Twin drone attacks hit militant strongholds in North and South Waziristan 12 hours apart, as the United States announced it was suspending more than a third of its annual military aid to Pakistan, bringing relations to a new low.

Early Tuesday, a U.S. drone fired two missiles at a compound in South Waziristan's Bushnarai area, a senior security official told Agence France Presse.

Several missile strikes have recently targeted hideouts in the area, considered a stronghold of Pakistani Taliban commander Mullah Nazir, he said.

Late Monday, at least 12 militants were killed when US drones fired four missiles on a compound and a vehicle in the Gorwaik area of Datta Khel town, in North Waziristan. Reports of up to 16 militants killed could not be confirmed.

"In last night's drone strike, at least 12 militants were killed and six others were wounded, and in today's strike the death toll has risen to 13. Two were wounded," a security official told AFP Tuesday.

Intelligence officials in Miranshah, the capital of North Waziristan, said foreigners were among those killed in the second attack.

Pakistani officials use the term "foreigners" for al-Qaida-linked Arab, Central Asians and other non-Pakistani fighters.

Washington has called Pakistan's semi-autonomous northwest tribal region the most dangerous place on Earth and the global headquarters of al-Qaida.

The United States does not officially confirm Predator drone attacks, but its military and the CIA operating in Afghanistan are the only forces that deploy the armed, unmanned aircraft in the region.

But the covert missile program is deeply unpopular in Pakistan, where anti-American sentiment and relations with the United States have nosedived since U.S. troops killed Osama bin Laden in the town of Abbottabad on May 2.

Although Pakistani politicians united to demand an end to drone strikes after U.S. Navy SEALs entered Pakistan, seemingly without knowledge of the government or military, to kill the al-Qaida leader, they have continued.

A total of 21 U.S. drone strikes have been reported in Pakistan's tribal belt since May 6, killing around 130 militants, according to local officials.

White House chief of Staff William Daley confirmed in a television interview on Sunday that the United States had decided to withhold almost a third of its annual $2.7 billion security assistance to Islamabad.

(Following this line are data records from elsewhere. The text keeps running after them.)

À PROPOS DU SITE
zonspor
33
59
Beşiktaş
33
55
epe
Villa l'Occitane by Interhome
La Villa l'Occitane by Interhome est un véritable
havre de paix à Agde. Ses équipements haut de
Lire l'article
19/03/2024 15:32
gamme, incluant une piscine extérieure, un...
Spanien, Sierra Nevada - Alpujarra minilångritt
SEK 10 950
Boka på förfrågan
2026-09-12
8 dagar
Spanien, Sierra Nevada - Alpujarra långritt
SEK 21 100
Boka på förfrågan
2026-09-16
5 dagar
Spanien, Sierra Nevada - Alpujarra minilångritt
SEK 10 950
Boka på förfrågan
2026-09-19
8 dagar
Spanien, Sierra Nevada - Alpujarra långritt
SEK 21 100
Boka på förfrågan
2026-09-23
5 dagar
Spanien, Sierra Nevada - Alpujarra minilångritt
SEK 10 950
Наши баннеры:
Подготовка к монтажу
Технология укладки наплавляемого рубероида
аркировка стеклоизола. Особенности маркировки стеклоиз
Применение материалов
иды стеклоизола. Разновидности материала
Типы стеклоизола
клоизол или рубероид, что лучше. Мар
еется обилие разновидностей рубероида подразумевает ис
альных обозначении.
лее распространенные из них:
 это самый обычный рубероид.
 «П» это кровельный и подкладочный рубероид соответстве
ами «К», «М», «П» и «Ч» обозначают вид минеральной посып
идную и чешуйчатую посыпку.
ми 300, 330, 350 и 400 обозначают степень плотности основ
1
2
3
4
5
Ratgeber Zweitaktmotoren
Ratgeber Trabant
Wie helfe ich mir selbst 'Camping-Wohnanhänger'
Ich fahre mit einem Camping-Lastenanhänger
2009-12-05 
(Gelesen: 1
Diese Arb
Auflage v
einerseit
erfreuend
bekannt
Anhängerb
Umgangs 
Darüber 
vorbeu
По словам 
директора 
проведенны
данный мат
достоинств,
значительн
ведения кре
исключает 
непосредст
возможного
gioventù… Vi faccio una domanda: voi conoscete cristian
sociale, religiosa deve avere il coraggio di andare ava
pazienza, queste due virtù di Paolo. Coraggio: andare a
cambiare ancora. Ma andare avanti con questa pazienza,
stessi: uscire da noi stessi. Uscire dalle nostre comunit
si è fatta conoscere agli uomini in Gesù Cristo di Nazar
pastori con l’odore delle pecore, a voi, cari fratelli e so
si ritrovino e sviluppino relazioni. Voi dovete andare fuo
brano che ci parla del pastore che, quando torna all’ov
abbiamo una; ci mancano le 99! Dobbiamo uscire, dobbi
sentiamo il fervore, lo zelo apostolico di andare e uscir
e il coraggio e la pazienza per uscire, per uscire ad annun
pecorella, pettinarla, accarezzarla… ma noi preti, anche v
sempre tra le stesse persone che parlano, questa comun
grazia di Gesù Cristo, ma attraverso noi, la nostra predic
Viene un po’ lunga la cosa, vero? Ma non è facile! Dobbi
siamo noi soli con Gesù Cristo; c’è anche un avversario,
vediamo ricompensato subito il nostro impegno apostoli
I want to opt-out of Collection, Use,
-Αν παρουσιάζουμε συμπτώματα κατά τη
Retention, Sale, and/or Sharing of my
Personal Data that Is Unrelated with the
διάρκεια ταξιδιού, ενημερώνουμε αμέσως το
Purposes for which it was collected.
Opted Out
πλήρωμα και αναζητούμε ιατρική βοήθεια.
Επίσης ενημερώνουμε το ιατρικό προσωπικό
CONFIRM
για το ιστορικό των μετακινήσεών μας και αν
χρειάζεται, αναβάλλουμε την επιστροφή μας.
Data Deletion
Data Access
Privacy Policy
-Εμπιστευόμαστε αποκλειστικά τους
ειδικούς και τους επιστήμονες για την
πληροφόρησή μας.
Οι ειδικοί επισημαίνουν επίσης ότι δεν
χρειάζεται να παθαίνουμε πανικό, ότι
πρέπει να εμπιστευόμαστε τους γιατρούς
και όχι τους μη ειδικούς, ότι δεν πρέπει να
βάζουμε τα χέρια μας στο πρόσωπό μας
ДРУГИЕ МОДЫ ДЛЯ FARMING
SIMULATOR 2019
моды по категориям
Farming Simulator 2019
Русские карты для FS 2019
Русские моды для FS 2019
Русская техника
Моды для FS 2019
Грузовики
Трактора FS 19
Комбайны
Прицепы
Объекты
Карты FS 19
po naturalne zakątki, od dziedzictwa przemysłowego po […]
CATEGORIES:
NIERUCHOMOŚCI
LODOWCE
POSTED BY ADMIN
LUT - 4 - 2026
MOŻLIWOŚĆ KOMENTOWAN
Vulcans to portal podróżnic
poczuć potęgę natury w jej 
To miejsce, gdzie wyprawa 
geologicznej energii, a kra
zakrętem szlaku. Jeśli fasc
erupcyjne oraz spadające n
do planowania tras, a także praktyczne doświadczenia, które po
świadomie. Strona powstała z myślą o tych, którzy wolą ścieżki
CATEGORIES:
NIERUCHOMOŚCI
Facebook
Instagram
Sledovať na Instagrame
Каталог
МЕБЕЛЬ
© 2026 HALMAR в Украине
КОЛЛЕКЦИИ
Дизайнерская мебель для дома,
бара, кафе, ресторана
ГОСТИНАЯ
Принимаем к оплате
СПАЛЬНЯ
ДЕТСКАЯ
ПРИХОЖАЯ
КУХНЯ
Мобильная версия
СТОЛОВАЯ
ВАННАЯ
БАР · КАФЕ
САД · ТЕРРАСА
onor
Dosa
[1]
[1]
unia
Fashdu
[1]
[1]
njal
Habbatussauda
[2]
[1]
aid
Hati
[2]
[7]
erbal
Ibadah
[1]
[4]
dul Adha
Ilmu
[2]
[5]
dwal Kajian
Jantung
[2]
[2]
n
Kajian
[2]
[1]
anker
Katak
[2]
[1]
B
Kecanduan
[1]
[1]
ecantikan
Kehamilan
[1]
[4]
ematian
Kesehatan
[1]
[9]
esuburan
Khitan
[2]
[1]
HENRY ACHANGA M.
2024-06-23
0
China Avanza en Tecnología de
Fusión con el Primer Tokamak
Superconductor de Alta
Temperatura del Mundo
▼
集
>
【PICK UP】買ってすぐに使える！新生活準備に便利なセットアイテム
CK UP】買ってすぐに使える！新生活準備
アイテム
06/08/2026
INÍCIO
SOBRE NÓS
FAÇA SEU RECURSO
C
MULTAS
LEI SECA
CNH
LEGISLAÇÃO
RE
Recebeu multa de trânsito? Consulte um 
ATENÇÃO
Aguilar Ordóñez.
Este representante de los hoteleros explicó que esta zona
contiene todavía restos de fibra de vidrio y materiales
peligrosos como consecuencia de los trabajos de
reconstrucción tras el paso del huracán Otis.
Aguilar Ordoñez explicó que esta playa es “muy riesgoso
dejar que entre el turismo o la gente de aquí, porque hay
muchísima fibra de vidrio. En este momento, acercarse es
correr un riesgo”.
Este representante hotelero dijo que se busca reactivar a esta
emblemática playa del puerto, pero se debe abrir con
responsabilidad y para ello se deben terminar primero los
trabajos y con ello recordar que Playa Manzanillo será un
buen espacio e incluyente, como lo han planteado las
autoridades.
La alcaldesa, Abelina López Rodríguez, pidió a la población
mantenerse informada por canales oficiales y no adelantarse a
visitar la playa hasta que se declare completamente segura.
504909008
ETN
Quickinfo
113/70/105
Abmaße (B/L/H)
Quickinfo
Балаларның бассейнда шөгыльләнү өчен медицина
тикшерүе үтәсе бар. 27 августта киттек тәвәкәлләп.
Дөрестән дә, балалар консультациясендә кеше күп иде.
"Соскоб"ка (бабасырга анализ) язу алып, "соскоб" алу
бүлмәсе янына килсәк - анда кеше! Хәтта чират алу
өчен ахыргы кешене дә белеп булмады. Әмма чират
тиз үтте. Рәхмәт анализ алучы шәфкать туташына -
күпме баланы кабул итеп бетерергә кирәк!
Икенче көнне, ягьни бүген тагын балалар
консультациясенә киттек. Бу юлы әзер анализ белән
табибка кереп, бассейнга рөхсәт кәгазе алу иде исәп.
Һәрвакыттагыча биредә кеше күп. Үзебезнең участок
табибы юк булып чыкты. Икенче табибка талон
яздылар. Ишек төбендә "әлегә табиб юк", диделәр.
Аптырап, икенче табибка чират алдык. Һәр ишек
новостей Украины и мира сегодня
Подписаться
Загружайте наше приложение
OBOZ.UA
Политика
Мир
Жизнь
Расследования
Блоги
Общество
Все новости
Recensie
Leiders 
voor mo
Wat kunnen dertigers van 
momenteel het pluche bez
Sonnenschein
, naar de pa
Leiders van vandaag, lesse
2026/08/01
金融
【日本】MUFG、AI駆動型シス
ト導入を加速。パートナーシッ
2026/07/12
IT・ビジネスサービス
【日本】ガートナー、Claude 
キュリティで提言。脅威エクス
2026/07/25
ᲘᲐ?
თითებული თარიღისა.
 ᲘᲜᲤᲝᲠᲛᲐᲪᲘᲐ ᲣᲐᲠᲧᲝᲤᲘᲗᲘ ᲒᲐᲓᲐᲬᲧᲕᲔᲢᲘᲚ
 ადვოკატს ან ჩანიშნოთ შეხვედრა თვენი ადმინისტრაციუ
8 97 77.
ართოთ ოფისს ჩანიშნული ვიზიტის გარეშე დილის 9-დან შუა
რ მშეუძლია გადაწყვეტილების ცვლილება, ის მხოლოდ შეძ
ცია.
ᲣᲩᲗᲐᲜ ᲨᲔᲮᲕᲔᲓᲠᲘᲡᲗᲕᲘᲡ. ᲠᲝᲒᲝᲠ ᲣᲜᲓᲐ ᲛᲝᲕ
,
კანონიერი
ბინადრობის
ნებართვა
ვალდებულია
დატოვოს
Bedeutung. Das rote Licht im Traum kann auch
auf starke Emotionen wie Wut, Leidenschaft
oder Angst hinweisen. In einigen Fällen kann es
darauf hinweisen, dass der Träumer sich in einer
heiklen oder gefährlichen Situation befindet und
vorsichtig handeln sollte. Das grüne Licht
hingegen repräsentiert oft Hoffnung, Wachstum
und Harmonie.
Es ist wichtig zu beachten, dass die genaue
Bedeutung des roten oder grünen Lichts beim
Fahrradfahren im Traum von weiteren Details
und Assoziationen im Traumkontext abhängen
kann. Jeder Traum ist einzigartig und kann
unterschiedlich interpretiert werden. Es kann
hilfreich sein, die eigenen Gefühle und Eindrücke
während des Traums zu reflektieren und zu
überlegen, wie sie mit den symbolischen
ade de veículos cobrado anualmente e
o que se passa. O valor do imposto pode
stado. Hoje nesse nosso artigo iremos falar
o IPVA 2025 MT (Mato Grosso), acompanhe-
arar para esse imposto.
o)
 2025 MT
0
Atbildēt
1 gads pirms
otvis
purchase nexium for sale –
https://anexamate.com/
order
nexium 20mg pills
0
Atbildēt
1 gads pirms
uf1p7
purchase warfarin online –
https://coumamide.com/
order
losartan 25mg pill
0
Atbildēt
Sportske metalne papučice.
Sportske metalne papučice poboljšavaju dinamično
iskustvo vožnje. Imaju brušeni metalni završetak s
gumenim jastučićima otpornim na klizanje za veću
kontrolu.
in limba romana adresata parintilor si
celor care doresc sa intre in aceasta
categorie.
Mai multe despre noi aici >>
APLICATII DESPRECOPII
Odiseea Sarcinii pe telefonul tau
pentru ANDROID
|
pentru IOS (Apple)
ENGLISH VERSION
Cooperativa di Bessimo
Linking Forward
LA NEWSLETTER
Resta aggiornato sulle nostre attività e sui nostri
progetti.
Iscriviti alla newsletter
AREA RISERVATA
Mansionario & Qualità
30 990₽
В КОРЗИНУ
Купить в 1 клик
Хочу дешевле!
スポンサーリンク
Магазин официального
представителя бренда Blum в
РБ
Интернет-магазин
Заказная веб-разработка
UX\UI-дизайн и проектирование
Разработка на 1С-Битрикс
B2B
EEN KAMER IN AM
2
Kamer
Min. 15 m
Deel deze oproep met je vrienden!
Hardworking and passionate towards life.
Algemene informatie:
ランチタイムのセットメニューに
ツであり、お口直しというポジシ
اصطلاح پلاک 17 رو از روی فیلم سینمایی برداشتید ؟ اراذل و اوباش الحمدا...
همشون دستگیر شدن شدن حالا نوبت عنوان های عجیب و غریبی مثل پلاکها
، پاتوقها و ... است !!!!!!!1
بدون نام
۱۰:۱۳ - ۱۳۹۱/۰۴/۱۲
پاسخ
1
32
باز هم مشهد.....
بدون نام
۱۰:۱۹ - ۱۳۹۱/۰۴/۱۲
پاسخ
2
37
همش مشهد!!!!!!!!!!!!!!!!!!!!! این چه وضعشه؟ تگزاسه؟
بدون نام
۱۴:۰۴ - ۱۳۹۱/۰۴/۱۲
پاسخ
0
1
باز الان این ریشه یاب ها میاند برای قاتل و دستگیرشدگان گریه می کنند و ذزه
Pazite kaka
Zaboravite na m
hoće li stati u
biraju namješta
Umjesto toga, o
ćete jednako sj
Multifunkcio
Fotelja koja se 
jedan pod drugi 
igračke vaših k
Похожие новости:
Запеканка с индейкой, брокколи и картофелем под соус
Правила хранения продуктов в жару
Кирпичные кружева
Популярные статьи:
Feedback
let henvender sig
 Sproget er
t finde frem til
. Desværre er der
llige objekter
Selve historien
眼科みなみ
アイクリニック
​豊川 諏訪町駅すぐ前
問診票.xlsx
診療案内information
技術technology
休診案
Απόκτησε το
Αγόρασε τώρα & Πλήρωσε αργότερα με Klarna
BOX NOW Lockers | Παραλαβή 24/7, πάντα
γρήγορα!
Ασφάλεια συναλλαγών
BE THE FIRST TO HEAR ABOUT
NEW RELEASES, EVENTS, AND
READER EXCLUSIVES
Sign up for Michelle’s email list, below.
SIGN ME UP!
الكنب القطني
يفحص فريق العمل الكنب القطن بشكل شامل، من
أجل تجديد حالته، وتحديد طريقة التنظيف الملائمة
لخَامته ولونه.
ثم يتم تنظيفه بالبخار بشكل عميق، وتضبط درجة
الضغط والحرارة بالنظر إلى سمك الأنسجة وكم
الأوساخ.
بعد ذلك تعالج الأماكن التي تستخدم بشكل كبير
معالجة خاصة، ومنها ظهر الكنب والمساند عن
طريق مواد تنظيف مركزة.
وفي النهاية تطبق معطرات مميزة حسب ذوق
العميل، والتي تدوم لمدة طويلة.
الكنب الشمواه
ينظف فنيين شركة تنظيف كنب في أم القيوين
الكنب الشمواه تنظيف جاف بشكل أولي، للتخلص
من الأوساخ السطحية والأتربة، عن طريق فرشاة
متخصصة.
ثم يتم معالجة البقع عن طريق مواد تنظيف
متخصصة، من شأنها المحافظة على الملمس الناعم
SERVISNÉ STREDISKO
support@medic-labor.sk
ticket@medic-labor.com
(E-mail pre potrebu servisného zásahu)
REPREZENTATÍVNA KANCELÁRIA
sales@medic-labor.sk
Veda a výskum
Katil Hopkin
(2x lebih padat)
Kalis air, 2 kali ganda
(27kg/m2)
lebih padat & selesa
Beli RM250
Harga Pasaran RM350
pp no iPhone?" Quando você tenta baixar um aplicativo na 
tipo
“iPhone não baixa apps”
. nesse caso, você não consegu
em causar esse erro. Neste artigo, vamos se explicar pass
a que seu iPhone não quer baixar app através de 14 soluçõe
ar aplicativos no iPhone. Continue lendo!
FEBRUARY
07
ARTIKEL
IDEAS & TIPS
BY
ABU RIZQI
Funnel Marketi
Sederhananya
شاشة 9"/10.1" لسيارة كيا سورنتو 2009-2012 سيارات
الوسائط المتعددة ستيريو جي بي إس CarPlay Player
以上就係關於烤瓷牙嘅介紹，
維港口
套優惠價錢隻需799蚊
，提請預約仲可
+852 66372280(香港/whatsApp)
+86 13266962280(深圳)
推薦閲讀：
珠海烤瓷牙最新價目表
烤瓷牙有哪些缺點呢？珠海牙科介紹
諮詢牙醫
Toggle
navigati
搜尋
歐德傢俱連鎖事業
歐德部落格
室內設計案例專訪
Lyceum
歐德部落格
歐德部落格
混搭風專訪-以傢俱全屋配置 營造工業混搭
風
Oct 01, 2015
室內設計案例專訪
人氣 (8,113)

The bin Laden raid humiliated the Pakistani military and invited allegations of incompetence and complicity, while Washington has increasingly demanded that Islamabad take decisive action against terror networks.

Pakistan hit back by saying it was capable of fighting without U.S. assistance, although analysts doubt the aid cuts will encourage commanders to open fresh fronts -- as long demanded by the United States.

"The army in the past as well as at present has conducted successful military operations using its own resources without any external support whatsoever," military spokesman Major General Athar Abbas told AFP.

In suspending aid, analysts said the United States is showing it will no longer give the benefit of the doubt to Pakistan's military after a long debate on how to handle it and where its loyalties lie.

"This is a high-stakes gamble in a way -- that somehow this is going to get the military to wake up to the fact that their long dependence on the United States, for equipment in particular, could end," said Marvin Weinbaum, scholar-in-residence at the Middle East Institute.